Pero no sólo murieron por sus inclinaciones políticas, sino en función de un trabajo y científico de amedrentación y censura en un país que carece de ella. Centenares de periodistas huyeron del país; otros tuvieron la suerte de ser juzgados por tribunales militares y acabar vivos en prisión (aún 10 se pudren en los penales de Rawon, Devoto y La Plata).

Corresponsales provinciales en Tucumán de diarios bonaerenses tuvieron que callar que el Ejército arrojaba vivos a las brasas de los asados a los prisioneros de la guerrilla rural. Periodistas cordobeses, libres de toda sospecha política, pero interesados en la arqueología histórica, levantaron ingenuamente planos de las interesantes construcciones subterráneas de los jesuitas españoles de la ciudad, para terminar sujetos con grilletes y con la picara en la cara, explicándole a un oficial naval el significado de sus dibujos.

Nuevo orden informativo

Hasta en esto tuvieron mala suerte los periodistas argentinos: en 1976, lo que se desata es una atroz competencia entre el Ejército y la Marina para ver quién acaba antes con la subversión y quién debe mandar. La Marina se siente históricamente postergada, y bajo la inspiración del almirante Massera, que aspira a desplazar de la presidencia de la Junta Militar al teniente general Videla, exige el control de los asuntos exteriores y el nuevo orden informativo. Para su desgracia, la mayoría de los 80 desaparecieron tras las verjas de la Escuela de Mecánica de la Armada, en Buenos Aires.

Pisar las redacciones porteñas en estas vísperas democráticas resulta desconsolador. Probablemente los diarios argentinos baten cualquier marca mundial de juventud. Todos son jóvenes, todos son inexpertos, todos tienen menos de 30 años, ninguno tiene pasado. Sólo unos pocos lobos de mediana edad, sobrevivientes a la matanza, instruyen y recuperan la vieja tradición del periodismo argentino.

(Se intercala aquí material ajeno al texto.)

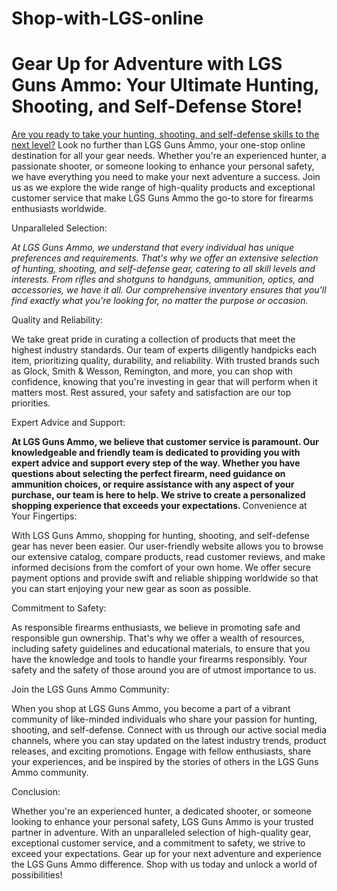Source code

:# Shop-with-LGS-online
<h1>Gear Up for Adventure with LGS Guns Ammo: Your Ultimate Hunting, Shooting, and Self-Defense Store!</h1>



<a href="https://lgsgunsammo.com">Are you ready to take your hunting, shooting, and self-defense skills to the next level?</a> Look no further than LGS Guns Ammo, your one-stop online destination for all your gear needs. Whether you're an experienced hunter, a passionate shooter, or someone looking to enhance your personal safety, we have everything you need to make your next adventure a success. Join us as we explore the wide range of high-quality products and exceptional customer service that make LGS Guns Ammo the go-to store for firearms enthusiasts worldwide.

Unparalleled Selection:

<em>At LGS Guns Ammo, we understand that every individual has unique preferences and requirements. That's why we offer an extensive selection of hunting, shooting, and self-defense gear, catering to all skill levels and interests. From rifles and shotguns to handguns, ammunition, optics, and accessories, we have it all. Our comprehensive inventory ensures that you'll find exactly what you're looking for, no matter the purpose or occasion.</em>

Quality and Reliability:

We take great pride in curating a collection of products that meet the highest industry standards. Our team of experts diligently handpicks each item, prioritizing quality, durability, and reliability. With trusted brands such as Glock, Smith & Wesson, Remington, and more, you can shop with confidence, knowing that you're investing in gear that will perform when it matters most. Rest assured, your safety and satisfaction are our top priorities.

Expert Advice and Support:

<strong>At LGS Guns Ammo, we believe that customer service is paramount. Our knowledgeable and friendly team is dedicated to providing you with expert advice and support every step of the way. Whether you have questions about selecting the perfect firearm, need guidance on ammunition choices, or require assistance with any aspect of your purchase, our team is here to help. We strive to create a personalized shopping experience that exceeds your expectations.
</strong>
Convenience at Your Fingertips:

With LGS Guns Ammo, shopping for hunting, shooting, and self-defense gear has never been easier. Our user-friendly website allows you to browse our extensive catalog, compare products, read customer reviews, and make informed decisions from the comfort of your own home. We offer secure payment options and provide swift and reliable shipping worldwide so that you can start enjoying your new gear as soon as possible.

Commitment to Safety:

As responsible firearms enthusiasts, we believe in promoting safe and responsible gun ownership. That's why we offer a wealth of resources, including safety guidelines and educational materials, to ensure that you have the knowledge and tools to handle your firearms responsibly. Your safety and the safety of those around you are of utmost importance to us.

Join the LGS Guns Ammo Community:

When you shop at LGS Guns Ammo, you become a part of a vibrant community of like-minded individuals who share your passion for hunting, shooting, and self-defense. Connect with us through our active social media channels, where you can stay updated on the latest industry trends, product releases, and exciting promotions. Engage with fellow enthusiasts, share your experiences, and be inspired by the stories of others in the LGS Guns Ammo community.

Conclusion:

Whether you're an experienced hunter, a dedicated shooter, or someone looking to enhance your personal safety, LGS Guns Ammo is your trusted partner in adventure. With an unparalleled selection of high-quality gear, exceptional customer service, and a commitment to safety, we strive to exceed your expectations. Gear up for your next adventure and experience the LGS Guns Ammo difference. Shop with us today and unlock a world of possibilities!
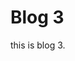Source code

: <!---
Apr 3, 2024
Subject 3
Title of Blog Post 3
Example description for blog
post 3 in three
lines.
-->

# Blog 3

this is blog 3.
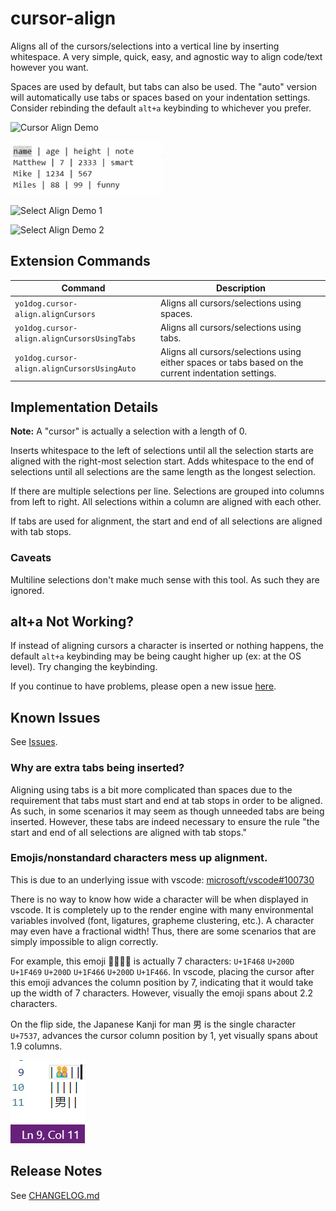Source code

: # cursor-align

Aligns all of the cursors/selections into a vertical line by inserting whitespace. A very simple, quick, easy, and agnostic way to align code/text however you want.

Spaces are used by default, but tabs can also be used. The "auto" version will automatically use tabs or spaces based on your indentation settings. Consider rebinding the default `alt+a` keybinding to whichever you prefer.

![Cursor Align Demo](img/cursorAlignDemo.gif)

![Multi-Column Demo](img/multiColumnDemo.gif)

![Select Align Demo 1](img/selectAlignDemo1.gif)

![Select Align Demo 2](img/selectAlignDemo2.gif)


## Extension Commands

 Command                                    | Description
--------------------------------------------|-------------
`yo1dog.cursor-align.alignCursors`          | Aligns all cursors/selections using spaces.
`yo1dog.cursor-align.alignCursorsUsingTabs` | Aligns all cursors/selections using tabs.
`yo1dog.cursor-align.alignCursorsUsingAuto` | Aligns all cursors/selections using either spaces or tabs based on the current indentation settings.


## Implementation Details

**Note:** A "cursor" is actually a selection with a length of 0.

Inserts whitespace to the left of selections until all the selection starts are aligned with the right-most selection start. Adds whitespace to the end of selections until all selections are the same length as the longest selection.

If there are multiple selections per line. Selections are grouped into columns from left to right. All selections within a column are aligned with each other.

If tabs are used for alignment, the start and end of all selections are aligned with tab stops.

### Caveats

Multiline selections don't make much sense with this tool. As such they are ignored.

## alt+a Not Working?

If instead of aligning cursors a character is inserted or nothing happens, the default `alt+a` keybinding may be being caught higher up (ex: at the OS level). Try changing the keybinding.

If you continue to have problems, please open a new issue [here](https://github.com/yo1dog/vscode-cursor-align/issues).


## Known Issues

See [Issues](https://github.com/yo1dog/vscode-cursor-align/issues).

### Why are extra tabs being inserted?

Aligning using tabs is a bit more complicated than spaces due to the requirement that tabs must start and end at tab stops in order to be aligned. As such, in some scenarios it may seem as though unneeded tabs are being inserted. However, these tabs are indeed necessary to ensure the rule "the start and end of all selections are aligned with tab stops."


### Emojis/nonstandard characters mess up alignment.

This is due to an underlying issue with vscode: [microsoft/vscode#100730](https://github.com/microsoft/vscode/issues/100730)

There is no way to know how wide a character will be when displayed in vscode. It is completely up to the render engine with many environmental variables involved (font, ligatures, grapheme clustering, etc.). A character may even have a fractional width! Thus, there are some scenarios that are simply impossible to align correctly.

For example, this emoji 👨‍👩‍👦‍👦 is actually 7 characters: `U+1F468` `U+200D` `U+1F469` `U+200D` `U+1F466` `U+200D` `U+1F466`. In vscode, placing the cursor after this emoji advances the column position by 7, indicating that it would take up the width of 7 characters. However, visually the emoji spans about 2.2 characters.

On the flip side, the Japanese Kanji for man 男 is the single character `U+7537`, advances the cursor column position by 1, yet visually spans about 1.9 columns.

![vscode alignment issue](img/vscodeAlignmentIssue.png)


## Release Notes

See [CHANGELOG.md](CHANGELOG.md)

Una generación de profesionales desapareció tras los portones de los acuartelamientos, desapareció hacia el exilio, como Bob Cox, director del Buenos Aires Herald, único en denunciar la atrocidad de aquellos años, desapareció hacia trabajos más anónimos y más longevos o desapareció -esa palabra ya típicamente argentina- en la mediocridad del periodismo acomodaticio que ha llenado las televisiones de starletss o maniquíes que leen en los noticieros los cables de las agencias con voz pastosa e inclinando la cadera. Así fueron las cosas, y el periodismo más asesinado del mundo, ignorado su calvario por las organizaciones internacionales de Prensa, no ha recibido sobre su inmensa tumba más que el desprecio de una compañera sensible como Oriana. Puede ser su última desaparición.